Hong Kong retail: how deep goes the rabbit hole?August 17, 2015 / By
After enjoying several years of retailing wonderland, Hong Kong’s retail sector has now taken a turn for the worse. A slowing economy and the launch of the anti-corruption campaign on the Mainland along with the government’s push to squeeze out parallel traders by capping visits from Mainland Chinese to once a week, have all taken a toll on retail sales and market sentiment. Disappointing sales figures, in turn, have halted the expansion plans of some luxury retailers – typically those who can afford to pay the higher rents in the market – leading rents to fall; High Street shop rents are already down by 7.3% since peaking in 3Q14.
With visitor arrivals from the Mainland growing at the slowest rate since the Global Financial Crisis and retail sales (excluding motor vehicles) deteriorating further, down 4.4% y-o-y in 2Q15, the question now being asked by our clients is how deep of a correction can we expect?

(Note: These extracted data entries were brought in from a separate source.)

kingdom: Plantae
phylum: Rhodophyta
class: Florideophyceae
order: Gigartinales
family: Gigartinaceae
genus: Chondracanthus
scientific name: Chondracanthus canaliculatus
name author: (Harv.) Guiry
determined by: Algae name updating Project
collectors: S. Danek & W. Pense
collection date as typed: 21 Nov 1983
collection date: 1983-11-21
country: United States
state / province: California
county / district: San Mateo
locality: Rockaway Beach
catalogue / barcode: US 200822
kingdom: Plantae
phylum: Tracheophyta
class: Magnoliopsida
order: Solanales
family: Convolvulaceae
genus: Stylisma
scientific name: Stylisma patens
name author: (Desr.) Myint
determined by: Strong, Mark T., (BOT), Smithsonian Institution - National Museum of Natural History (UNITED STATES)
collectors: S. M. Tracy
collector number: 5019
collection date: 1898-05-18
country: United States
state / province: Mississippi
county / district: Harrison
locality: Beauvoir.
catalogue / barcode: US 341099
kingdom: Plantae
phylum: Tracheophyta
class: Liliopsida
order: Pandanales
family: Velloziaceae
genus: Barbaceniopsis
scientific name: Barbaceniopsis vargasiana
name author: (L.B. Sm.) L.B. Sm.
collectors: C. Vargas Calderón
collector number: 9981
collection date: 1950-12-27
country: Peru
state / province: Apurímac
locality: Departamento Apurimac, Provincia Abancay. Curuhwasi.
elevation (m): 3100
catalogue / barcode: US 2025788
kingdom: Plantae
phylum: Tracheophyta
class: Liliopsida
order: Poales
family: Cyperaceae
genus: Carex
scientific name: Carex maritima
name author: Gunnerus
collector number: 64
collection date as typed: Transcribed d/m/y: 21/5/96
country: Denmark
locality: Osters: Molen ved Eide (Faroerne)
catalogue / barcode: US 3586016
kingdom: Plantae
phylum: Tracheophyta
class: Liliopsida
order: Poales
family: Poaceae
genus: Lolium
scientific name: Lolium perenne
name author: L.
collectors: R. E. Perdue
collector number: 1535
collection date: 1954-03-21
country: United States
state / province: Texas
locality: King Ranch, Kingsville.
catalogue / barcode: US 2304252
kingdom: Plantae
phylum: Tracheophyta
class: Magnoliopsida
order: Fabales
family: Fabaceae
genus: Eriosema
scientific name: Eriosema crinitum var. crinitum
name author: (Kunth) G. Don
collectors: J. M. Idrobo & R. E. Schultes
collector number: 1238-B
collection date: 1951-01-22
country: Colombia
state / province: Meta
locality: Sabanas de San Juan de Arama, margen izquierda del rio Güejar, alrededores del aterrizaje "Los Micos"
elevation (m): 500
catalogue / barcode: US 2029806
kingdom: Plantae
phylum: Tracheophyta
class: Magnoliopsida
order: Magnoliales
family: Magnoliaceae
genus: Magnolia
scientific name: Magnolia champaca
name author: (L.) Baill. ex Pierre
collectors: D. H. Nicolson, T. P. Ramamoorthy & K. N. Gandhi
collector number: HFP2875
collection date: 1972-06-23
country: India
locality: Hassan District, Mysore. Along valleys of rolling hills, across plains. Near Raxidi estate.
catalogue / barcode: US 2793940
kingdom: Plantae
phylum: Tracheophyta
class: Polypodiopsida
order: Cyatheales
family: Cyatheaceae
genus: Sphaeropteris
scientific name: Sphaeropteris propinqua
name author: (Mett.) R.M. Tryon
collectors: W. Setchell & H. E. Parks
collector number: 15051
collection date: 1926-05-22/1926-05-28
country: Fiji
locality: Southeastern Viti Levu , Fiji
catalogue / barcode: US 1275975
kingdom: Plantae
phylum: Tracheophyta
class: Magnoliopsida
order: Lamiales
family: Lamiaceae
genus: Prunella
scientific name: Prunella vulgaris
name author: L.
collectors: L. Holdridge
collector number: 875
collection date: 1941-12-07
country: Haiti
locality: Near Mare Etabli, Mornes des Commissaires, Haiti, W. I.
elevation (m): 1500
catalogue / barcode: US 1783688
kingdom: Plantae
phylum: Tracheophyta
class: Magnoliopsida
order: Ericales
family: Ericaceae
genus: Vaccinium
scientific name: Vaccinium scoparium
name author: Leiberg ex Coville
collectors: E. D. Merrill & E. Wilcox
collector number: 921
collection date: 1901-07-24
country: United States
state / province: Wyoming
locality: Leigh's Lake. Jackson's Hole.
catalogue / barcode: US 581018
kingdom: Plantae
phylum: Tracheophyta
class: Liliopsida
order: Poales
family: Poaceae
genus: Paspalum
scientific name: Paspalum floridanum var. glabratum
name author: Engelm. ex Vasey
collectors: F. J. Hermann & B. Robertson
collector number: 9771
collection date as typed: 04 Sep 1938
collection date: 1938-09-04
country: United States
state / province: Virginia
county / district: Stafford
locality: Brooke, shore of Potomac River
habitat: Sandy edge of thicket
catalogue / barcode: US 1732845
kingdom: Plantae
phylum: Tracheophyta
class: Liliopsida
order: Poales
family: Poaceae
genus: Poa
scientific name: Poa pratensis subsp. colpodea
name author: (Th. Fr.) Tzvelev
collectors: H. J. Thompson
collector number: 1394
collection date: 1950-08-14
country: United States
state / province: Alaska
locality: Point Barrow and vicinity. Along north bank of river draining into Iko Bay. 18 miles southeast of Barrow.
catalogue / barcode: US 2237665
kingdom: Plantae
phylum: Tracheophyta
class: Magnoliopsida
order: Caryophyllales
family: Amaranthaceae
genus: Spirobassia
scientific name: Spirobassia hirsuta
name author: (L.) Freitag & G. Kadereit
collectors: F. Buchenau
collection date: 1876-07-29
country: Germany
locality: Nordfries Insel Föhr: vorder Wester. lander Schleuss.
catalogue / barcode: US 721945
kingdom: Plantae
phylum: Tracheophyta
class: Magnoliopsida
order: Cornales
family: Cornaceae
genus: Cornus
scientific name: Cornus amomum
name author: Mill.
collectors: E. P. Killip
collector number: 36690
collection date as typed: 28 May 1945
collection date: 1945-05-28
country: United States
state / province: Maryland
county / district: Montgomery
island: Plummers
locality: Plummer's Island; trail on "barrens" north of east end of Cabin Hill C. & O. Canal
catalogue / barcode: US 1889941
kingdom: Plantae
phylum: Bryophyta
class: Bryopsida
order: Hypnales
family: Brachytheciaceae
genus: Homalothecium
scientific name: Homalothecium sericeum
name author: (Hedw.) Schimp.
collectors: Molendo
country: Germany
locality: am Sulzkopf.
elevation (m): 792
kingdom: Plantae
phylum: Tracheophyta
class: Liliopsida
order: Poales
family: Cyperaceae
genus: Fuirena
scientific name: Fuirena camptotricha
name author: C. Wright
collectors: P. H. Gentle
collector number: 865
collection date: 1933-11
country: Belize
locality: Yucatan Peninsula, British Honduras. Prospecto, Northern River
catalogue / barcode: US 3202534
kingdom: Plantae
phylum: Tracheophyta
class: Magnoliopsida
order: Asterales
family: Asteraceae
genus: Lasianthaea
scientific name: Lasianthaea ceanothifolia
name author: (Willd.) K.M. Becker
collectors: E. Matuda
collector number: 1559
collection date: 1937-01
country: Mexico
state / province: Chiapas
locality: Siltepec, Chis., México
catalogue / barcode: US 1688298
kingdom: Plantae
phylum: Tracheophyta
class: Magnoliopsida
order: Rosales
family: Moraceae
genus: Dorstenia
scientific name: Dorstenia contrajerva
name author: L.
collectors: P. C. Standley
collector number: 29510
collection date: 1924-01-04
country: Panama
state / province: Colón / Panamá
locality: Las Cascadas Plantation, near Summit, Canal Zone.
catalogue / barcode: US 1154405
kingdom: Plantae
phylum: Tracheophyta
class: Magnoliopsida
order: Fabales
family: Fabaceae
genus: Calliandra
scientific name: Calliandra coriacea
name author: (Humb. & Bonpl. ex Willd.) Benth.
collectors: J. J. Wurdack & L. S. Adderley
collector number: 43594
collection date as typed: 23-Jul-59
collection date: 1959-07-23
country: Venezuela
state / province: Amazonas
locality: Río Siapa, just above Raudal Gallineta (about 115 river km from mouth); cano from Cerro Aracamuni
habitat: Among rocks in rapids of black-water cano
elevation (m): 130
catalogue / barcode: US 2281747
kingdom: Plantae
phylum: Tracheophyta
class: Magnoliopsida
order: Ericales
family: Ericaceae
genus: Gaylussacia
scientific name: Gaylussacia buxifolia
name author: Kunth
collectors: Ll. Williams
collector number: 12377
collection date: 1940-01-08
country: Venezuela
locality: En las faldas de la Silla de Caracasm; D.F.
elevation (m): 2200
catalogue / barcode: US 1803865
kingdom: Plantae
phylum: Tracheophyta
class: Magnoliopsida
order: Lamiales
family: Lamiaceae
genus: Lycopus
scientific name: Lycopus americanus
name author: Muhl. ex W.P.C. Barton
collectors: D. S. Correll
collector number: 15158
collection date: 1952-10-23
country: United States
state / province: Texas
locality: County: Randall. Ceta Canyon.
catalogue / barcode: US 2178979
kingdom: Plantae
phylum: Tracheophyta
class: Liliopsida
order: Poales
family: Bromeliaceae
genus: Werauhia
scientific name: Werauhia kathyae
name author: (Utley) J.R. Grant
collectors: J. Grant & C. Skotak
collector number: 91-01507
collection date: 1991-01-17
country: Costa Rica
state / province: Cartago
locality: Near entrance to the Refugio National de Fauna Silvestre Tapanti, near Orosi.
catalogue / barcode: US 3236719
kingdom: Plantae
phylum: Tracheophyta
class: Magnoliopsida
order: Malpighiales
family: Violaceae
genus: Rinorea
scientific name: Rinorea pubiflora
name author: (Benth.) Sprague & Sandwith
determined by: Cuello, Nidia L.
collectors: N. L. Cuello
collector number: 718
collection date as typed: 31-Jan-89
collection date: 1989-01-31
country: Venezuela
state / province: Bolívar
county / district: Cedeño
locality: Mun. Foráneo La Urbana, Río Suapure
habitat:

Although headline data for the inbound tourism market and retail sales look less than promising, it’s not all gloom and doom for the retail market. Yes, some retailers are finding current market conditions challenging but others continue to post steady growth and remain active in carrying out expansion plans. Watson’s, for example, recently leased a 12,000 sq ft shop on Yun Ping Road in Causeway Bay for around HKD 2.5 million per month. The local pharmacy had been on the lookout for a new shop since surrendering its 51,000 sq ft shop at Jardine’s Bazaar in Causeway Bay in 2010 after being outbid by Forever 21, which leased the premises for around HKD 11 million per month.
This, at least, is a bright spot in the market as it shows that there is a floor for rents. Based on transactions being completed in the market so far, it would appear that a 30% reduction in rents is more than sufficient to pique the interest of retailers. A number of local retailers and fast fashion and lifestyle store operators are already taking advantage of the more affordable rents in prime shopping locations to open new stores.
Hence, while rents in the overall market are likely to sustain further falls in the near term, there is a bottom. Recent transactions also suggest that there is still plenty of demand for retailing space in the city. Although a correction in rents is likely to be painful for some landlords, it will help lead to a more balanced retailing landscape – that is not skewed towards just luxury brands – and a stronger base for future rental growth.